-------- VORLIEGENDER TEXT
14.000 Sudanesen und 20.000 Ugander leben hier im Rhino Camp. Eines Tages werden in den Rundhütten nur noch Ugander leben, wenn die Sudanesen zurückgegangen sind. Nicht alle sind entschlossen, das zu tun. Eric Mabe aus dem Südsudan beispielsweise, der 1993 als einer der Ersten kam, hat eine große Familie zu versorgen und hat als Lehrerausbilder eine gute Arbeit. Hört man genau hin, dann sieht er seine Zukunft mehr in Uganda als im Südsudan - auch wenn er das sehr vorsichtig ausdrückt. "Man weiß man ja nicht, wie es im Sudan weitergeht", sagt Mabe. "Es gibt große Spannungen. Der Präsident droht dem Südsudan, vielleicht wird der Südsudan autonom."

Neue Märkte

Seit dem Friedensschluss im Januar 2005 ist über der Grenze ein neuer Markt entstanden. Im südsudanesischen Juba wird alles gebraucht – und alles gehandelt: Lebensmittel vor allem, aber auch Maschinen, Gebrauchsgegenstände aller Art. Ein florierender Grenzhandel ist entstanden. Im Südsudan ist Geld zu verdienen, das hat sich auch zu den Menschen im Rhino Camp herum gesprochen. Das erhöht die Bereitschaft zurückzukehren.

Doch immer noch sind in der Region rund 150.000 Flüchtlinge aus dem Sudan und anderen Nachbarstaaten. Uganda ist nicht nur durch den eigenen Bürgerkrieg, sondern auch durch die vielen Konflikte in der Nachbarschaft stets besonders vom Flüchtlingsproblem betroffen gewesen. Gerade einmal 15 Kilometer sind es von der Provinzhauptstadt Arua bis zur Grenze des Kongo, rund 80 bis zu der des Sudan.

20 Jahre Bürgerkrieg

Allein der eigene Bürgerkrieg hat in Uganda zu einem völligen Stopp von Entwicklung geführt: Der Konflikt zwischen der Rebellenarmee LRA und der Regierung dauerte zwei Jahrzehnte und kostete mehr Opfer als der Krieg im Irak. Nach dem Sturz Idi Amins 1979 kämpften in der Region West-Nile zudem weitere Rebellengruppe gegen Kampala. Frühere Amin-Soldaten schlossen sich zur Uganda National Rescue Front zusammen (UNRF). Offiziell ging die West-Nile-Rebellion 2002 zu Ende. 2006 wurde auch ein Waffenstillstand zwischen LRA und Regierung geschlossen. Die Waffen ruhen – auch wenn es noch keinen echten Friedensschluss gibt.

Keine Spur vom Bürgerkrieg in diesem Flüchtlingslager (Foto: Schaeffer/DW)
----------------
### [IHRE AUFGABEN]
**1)** Seit wann gibt es laut dem Text über das Rhino Camp jenseits der Grenze einen neuen Markt?
**2)** Schreiben Sie den Text über das Rhino Camp im Anschluss an seinen letzten Satz weiter.
Die Zeilen werden hier nicht gebraucht.
-------- GEZEIGTES MATERIAL
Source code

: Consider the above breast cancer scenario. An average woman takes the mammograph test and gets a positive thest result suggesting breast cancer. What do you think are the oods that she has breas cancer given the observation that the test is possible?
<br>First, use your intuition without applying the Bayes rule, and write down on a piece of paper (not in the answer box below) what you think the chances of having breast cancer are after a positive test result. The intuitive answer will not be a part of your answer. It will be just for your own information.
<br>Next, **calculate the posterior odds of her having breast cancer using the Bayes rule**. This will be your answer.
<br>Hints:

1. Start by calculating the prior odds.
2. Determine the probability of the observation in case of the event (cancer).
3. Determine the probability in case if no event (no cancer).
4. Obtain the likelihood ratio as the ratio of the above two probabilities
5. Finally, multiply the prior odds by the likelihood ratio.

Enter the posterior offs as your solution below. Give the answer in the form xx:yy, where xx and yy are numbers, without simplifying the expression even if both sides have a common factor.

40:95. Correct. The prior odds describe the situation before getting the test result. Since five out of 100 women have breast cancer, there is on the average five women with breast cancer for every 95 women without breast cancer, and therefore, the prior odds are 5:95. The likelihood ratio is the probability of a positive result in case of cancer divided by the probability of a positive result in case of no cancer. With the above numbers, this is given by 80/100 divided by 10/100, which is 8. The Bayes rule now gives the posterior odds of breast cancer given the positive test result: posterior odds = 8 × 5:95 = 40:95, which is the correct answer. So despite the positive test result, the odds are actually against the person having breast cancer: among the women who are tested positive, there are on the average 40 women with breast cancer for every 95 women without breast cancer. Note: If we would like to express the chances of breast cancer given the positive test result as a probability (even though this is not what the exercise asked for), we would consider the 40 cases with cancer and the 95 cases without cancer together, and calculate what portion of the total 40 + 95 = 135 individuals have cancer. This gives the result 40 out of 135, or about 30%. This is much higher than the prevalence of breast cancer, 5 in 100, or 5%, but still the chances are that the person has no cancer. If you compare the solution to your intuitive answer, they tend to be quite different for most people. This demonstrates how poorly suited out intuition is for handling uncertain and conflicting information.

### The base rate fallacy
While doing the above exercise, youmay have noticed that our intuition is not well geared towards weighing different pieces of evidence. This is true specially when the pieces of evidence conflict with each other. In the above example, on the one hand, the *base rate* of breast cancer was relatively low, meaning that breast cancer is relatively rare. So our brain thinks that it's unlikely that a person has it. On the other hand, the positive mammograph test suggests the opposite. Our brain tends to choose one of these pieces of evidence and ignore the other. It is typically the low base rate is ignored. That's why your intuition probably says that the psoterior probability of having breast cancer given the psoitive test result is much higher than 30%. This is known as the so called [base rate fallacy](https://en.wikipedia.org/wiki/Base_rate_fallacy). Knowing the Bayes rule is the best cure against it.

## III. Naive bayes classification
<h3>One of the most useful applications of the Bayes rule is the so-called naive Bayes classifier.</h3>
----------------
### [GELÖSTE AUFGABEN]
**1)** Seit dem Friedensschluss im Januar 2005.

**2)**
Keine Spur vom Bürgerkrieg in diesem FlüchtlingslagerBild: DW/Ute Schaeffer

Eine integrierte Flüchtlingspolitik soll helfen, die Region von den Kriegsfolgen zu befreien. Infrastruktur, Wasser- , Gesundheits- und Bildungsstrukturen werden geschaffen – um die Region insgesamt zu fördern und zu entwickeln, auch wenn die Flüchtlinge zurückgekehrt sind.

Die beste Lösung wäre natürlich die Ansiedlung der Menschen in ihrem eigenen Land. "Da die Flüchtlinge bleiben, geht es nicht darum, nur Almosen zu verteilen", sagt Jane Koby, die für das Flüchtlingsprogramm in der West-Nile-Region zuständig ist. "Wir wollen, dass die Flüchtlinge sich selbst versorgen – deshalb geben wir ihnen zum Beispiel Saatgut. Uns geht es um das Erwerben von Fähigkeiten, die den Menschen bei einer Rückkehr auch wirklich nützen." Allerdings geht es auch um würdige Lebensbedingungen und um die Entwicklung der Region. Daher werden Wasserversorgung, Schulen und Krankenstationen aufgebaut. "Wenn der DED das Projekt verlässt, wird Uganda das ganz alleine machen", sagt Koby. "Wir wollen auf den einheimischen Strukturen aufbauen, um die besondere Last der Flüchtlinge zu schultern."

Nicht alle mögen Selbsthilfe

Nicht alle der Flüchtlinge finden das gut. Seitdem die Ugander Teile der Arbeit übernommen haben, sei das Leben schwieriger geworden, meinen manche. Hilfe zur Selbsthilfe ist kein Luxusprogramm – die Lebensbedingungen im Rhino Camp sind genauso schwierig wie überall im ländlichen Uganda. In der Region Westnile sind die Böden steinig, trocken und wenig ertragreich. Selbst wenn es regnet, können die Böden das Wasser kaum aufnehmen. So wie in diesem Jahr, als die Ernte der viel zu langen Regenzeit zum Opfer fiel.

Im Rhino Camp kann man aber immerhin eine weiterführende Schule besuchen. 300 Kinder gehen auf die Secondary School – Sudanesen und Ugander gemeinsam. Die Quiver-Shule ist eine Privatschule, eine Elterninitiative. Sie entstand auf Initiative der Flüchtlinge selbst und ist von ihnen getragen. Die Schule ist ein Beispiel für die Hilfe zur Selbsthilfe, die der DED in die Flüchtlingslager im Westnile bringen will – und dass das funktionieren kann. Aus dem Kraftakt, zehntausende Flüchtlinge notdürftig zu versorgen, wurde Entwicklung für eine ganze Region.